Abstract

Duty called and central banks, in response to the global crisis, have risen to a level of preeminence that is presumably unprecedented in modern economic history. The Central Bank of Turkey (CBRT) not only had to go with the flow but also led to some heated debates in the realm of market analysts regarding the policies it has been pursuing. “Unorthodox” and “unconventional” were the labels attached to the policy mix announced by the CBRT at the end of 2010. It should have come as no surprise to anyone that had been introduced to the (sub)field as much as we tried to outline in this study that the CBRT placed an overwhelming emphasis on current account deficit and credit expansion as the ingredients of its financial stability argument in the enhanced objective function. Credit expansion is by and large the outcome of a micro decision making process, that of loan policy of banks on a single entity basis ultimately aggregated across banks.

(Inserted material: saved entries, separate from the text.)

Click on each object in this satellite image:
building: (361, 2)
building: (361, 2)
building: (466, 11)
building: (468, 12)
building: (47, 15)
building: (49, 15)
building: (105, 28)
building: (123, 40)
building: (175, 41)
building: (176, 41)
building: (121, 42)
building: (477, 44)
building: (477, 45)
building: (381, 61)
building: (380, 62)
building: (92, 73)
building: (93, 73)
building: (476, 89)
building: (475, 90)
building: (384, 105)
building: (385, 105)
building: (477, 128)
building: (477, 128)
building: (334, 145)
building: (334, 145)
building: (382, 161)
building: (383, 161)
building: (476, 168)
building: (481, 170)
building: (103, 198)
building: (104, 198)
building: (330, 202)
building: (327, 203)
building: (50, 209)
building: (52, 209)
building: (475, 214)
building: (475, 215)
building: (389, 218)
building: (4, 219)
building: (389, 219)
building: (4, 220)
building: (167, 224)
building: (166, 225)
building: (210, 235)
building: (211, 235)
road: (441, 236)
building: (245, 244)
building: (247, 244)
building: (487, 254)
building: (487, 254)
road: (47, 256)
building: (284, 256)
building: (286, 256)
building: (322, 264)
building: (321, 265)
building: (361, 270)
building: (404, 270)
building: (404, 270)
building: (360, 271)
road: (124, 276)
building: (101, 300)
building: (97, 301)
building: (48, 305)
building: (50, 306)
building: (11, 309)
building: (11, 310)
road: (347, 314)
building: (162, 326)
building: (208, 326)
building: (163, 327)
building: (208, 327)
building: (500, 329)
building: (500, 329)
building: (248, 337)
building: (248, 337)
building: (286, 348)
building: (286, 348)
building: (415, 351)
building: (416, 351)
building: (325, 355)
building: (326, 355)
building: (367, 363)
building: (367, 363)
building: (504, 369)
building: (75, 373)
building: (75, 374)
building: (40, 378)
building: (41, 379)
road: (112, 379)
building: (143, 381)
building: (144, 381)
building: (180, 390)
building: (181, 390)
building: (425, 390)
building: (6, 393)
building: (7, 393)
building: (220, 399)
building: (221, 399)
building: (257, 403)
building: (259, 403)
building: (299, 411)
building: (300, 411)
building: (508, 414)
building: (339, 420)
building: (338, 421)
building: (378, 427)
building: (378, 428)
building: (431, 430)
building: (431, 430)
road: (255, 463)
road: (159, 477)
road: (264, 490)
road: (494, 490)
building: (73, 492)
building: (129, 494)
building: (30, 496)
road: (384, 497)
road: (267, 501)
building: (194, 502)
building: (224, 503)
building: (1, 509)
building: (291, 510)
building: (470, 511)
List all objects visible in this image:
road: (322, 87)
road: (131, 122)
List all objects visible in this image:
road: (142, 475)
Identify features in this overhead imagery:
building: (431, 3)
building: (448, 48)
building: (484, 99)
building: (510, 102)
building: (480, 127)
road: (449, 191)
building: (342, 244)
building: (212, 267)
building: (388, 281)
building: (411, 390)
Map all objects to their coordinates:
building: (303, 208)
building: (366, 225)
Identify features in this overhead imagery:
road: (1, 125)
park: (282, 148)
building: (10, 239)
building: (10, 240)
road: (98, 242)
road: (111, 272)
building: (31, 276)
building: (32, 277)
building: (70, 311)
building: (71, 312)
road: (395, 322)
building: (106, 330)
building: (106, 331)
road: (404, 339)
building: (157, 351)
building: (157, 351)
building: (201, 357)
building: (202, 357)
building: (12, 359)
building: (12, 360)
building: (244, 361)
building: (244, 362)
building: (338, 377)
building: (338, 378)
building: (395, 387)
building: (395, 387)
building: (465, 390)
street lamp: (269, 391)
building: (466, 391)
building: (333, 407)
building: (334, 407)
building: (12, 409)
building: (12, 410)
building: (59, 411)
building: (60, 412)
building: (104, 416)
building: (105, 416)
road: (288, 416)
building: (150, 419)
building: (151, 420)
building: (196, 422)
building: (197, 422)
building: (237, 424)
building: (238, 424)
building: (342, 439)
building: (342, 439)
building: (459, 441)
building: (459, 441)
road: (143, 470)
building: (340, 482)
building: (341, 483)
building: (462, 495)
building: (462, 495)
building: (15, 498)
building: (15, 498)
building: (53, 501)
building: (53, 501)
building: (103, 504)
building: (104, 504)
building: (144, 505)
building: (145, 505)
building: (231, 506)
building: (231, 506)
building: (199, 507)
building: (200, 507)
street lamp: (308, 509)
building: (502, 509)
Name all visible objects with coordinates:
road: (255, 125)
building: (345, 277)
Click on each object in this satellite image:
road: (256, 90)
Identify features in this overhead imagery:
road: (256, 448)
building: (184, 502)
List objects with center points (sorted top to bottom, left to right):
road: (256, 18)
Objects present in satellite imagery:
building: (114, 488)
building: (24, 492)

Current account dynamics is much more intricate than credit expansion although to some extent linked to it and its analysis requires more vigor and is likely to subject to a higher degree of noise. Our findings suggest that when properly investigated, credit expansion and current account dynamics do not depict the failure story that markets thought the CBRT has suffered from following the initiation of the “unconventional” policy mix. Another crucial inference we reach is that containment of credit expansion significantly reduces the probability of moving into a higher current account deficit regime.